The U.S. government is ready to give up what remains of its direct control over the Internet. What does that mean exactly?

Before you throw on your tin-foil hat and rush to the conspiracy forums, the U.S. government couldn’t do whatever it wanted with the Internet all this time. Its control over the Internet never really affected the way you directly experience the Internet. Basically, the U.S. government oversaw the Internet Corporation for Assigned Names and Numbers (ICANN).

ICANN basically oversees the guts of the Internet, like the domain name system (DNS) and the way computers with one another. It's also responsible for coordinating these functions across the world.

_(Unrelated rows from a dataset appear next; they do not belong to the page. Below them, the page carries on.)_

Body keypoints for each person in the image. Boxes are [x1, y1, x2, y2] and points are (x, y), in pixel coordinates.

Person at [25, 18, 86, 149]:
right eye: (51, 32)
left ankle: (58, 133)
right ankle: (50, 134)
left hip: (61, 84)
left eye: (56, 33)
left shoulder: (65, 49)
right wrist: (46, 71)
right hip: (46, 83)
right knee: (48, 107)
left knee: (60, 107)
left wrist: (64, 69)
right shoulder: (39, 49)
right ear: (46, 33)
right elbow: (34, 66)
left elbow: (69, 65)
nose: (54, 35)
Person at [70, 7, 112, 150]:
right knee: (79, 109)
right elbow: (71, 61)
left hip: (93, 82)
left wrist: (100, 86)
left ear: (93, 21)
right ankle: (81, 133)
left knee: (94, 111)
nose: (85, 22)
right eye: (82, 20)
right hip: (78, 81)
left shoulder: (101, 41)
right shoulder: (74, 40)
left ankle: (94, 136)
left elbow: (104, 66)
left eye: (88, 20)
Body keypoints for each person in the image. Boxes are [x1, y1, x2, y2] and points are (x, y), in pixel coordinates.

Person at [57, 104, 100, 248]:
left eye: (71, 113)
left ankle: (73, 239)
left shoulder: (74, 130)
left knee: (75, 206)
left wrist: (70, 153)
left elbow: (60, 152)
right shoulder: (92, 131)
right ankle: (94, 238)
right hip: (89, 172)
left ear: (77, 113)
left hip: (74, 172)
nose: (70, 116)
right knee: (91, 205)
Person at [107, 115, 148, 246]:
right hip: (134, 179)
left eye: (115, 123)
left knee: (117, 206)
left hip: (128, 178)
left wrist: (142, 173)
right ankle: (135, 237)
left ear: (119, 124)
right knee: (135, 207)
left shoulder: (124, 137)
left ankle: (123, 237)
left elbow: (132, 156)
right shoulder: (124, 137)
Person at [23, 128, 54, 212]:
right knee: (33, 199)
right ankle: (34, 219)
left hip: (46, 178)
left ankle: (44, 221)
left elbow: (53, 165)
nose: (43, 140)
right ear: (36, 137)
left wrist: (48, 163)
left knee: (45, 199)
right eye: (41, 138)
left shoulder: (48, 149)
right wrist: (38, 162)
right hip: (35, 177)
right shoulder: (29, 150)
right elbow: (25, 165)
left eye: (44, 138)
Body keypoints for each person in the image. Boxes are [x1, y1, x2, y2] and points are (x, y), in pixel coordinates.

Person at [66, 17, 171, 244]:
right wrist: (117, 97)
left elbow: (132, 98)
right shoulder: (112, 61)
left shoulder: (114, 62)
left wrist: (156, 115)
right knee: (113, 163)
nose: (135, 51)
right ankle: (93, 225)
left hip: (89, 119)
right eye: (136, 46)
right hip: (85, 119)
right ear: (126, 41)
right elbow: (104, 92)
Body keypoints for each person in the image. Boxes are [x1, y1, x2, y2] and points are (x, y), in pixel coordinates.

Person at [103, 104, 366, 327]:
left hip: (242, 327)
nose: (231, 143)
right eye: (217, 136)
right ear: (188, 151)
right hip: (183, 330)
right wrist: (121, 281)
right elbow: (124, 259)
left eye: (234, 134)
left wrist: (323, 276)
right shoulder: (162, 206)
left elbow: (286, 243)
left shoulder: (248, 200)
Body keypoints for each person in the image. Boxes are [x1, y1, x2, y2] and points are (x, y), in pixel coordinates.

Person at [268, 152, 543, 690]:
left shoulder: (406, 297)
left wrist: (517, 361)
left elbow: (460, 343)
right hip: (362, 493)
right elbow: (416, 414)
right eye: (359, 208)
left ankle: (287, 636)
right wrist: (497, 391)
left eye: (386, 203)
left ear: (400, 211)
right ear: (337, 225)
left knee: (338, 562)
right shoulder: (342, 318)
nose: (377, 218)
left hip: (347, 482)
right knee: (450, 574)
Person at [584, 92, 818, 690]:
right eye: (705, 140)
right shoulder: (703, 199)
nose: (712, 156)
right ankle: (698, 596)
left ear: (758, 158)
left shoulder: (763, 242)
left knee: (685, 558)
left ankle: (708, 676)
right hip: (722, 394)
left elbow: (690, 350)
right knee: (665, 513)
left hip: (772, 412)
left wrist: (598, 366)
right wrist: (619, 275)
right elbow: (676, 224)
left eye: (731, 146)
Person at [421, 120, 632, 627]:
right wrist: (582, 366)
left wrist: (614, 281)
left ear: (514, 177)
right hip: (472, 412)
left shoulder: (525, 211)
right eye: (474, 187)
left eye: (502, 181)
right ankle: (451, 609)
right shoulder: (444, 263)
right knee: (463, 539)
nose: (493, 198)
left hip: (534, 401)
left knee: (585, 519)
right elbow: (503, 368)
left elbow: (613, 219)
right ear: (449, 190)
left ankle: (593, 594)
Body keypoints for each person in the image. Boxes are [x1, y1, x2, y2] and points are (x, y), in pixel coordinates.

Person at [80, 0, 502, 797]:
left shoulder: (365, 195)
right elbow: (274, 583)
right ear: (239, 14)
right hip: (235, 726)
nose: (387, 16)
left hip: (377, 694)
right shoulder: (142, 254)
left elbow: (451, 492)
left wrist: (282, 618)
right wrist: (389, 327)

ICANN explains it like this:

To reach another person on the Internet you have to type an address into your computer -- a name or a number. That address must be unique so that computers know where to find each other. ICANN coordinates these unique identifiers across the world. Without that coordination, we wouldn't have one global Internet.

They’re the Department of Transportation of the Internet.

ICANN is made up of international stakeholders and government representatives. It’s supposed to be a democratic body and it calls its model of operation a “bottom-up, consensus-driven, multi-stakeholder” model. It wants to present and solve issues from the grassroots level up. Doing so allows anyone, no matter where they’re from or who they represent, to have a say about how the Internet works.

What’s going to happen now is the U.S. government will hand over the rest of its duties to ICANN. The U.S. Commerce Department’s National Telecommunications and Information Administration (NTIA), which is what has been “controlling” the Internet all along, has established a set of principles the transition plan must have.

So long as ICANN can maintain the multi-stakeholder model, achieve the “security, stability, and resiliency of the Internet DNS,” meet the needs of customers and partners, and most important (at least to all of us), preserve the openness of the Internet, then the Internet’s all theirs in 2015, when the NTIA contract ends.

Some speculate the decision to relinquish control has to do with recent NSA revelations about the U.S. government’s Internet snooping, but the NTIA maintains that this was the plan all along. The U.S. government has had plans to privatize the DNS system since 1997.

Steve Crocker, the ICANN board chair, said “the community has to step up and engage in a constructive dialogue.” He added that now is the time that the rest of the world “start putting concrete constructive proposals on the table and turn this into an effective process.”

Ultimately, nothing much changes for the average Internet user -- the keys are being handed over. So say hello to your future Internet overlords, which you probably didn’t even know you had.